页面文本:
──────────────────────────────

我们知道，人类思考的时候并不是从一片空白的大脑开始的（不像只有7秒记忆的鱼），而是会参考之前的经验和阅历。就像我们看悬疑片的时候，大脑会回溯之前的种种细节；阅读文章的时候，会基于对先前的理解来对文章主旨做出判断。而这恰恰是传统的神经网络做不到的。地转轮回的RNN循环神经网络的出现解决了这个问题，它能记忆前时序的信息，其类似CNN的共享参数机制也是极大简化了网络的复杂性。由RNN进化的LSTM和GRU单元更是展现了神通广大的本领。

RNN & LSTM 及其实践

ok，我们来看一下rnn的结构

rnn

t时刻的输入$x_{t}$进入神经网络A后，一方面会输出一个结果$h_{t}$，同时会输出一个状态传递到下一次的循环中，作为下一次循环的自产的输入。在这个循环的过程中，A里的参数都是共享的。那么，把rnn的循环过程展开后是什么样子的呢？如下图所示：

rnn-flatten

这个结构使得它对时序性的变量有着先天性的优势，在语音识别等领域取得了一定成功。但是这个结构也存在一定的缺陷，我们来看看，以下文字摘自lstm简介

假设我们试着去预测“I grew up in France… I speak fluent French”最后的词。当前的信息建议下一个词可能是一种语言的名字，但是如果我们需要弄清楚是什么语言，我们是需要先前提到的离当前位置很远的 France 的上下文的。这说明相关信息和当前预测位置之间的间隔就肯定变得相当的大。
不幸的是，在这个间隔不断增大时，RNN 会丧失学习到连接如此远的信息的能力。
也就是说，RNN在处理长期依赖问题上是具有一定的缺陷。
我们尝试用rnn做一个简单的回归预测，例子取自与莫凡大神的教程莫凡python
输入数据为一个sin函数，对应的预测值为cos函数；也就是用构造一个sin到cos的映射神经网络；所以，这是一个用rnn来训练sin对cos的函数映射的回归预测问题。

import torch
from torch import nn
from torch.autograd import Variable
import numpy as np
import matplotlib.pyplot as plt

我们先看一哈sin和cos在xy坐标下的曲线
总步长数为100，每一步的长度为$\frac{2\pi}{100}$

steps = np.linspace(0, np.pi * 2, 100, dtype=np.float32)

x_np = np.sin(steps)
y_np = np.cos(steps)
plt.plot(steps, x_np, 'r-', label='input(sin)')
plt.plot(steps, y_np, 'b-', label='output(cos)')
plt.legend(loc='best')
plt.show()

──────────────────────────────

已知信息:
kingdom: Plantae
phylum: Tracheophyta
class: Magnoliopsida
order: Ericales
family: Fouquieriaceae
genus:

──────────────────────────────

待解问题: 页面文本中用RNN做的回归预测，输入数据和对应的预测值分别是什么函数？ 作答时只依据页面文本，不要参考列表。

完整回答: 输入数据是sin函数，对应的预测值是cos函数。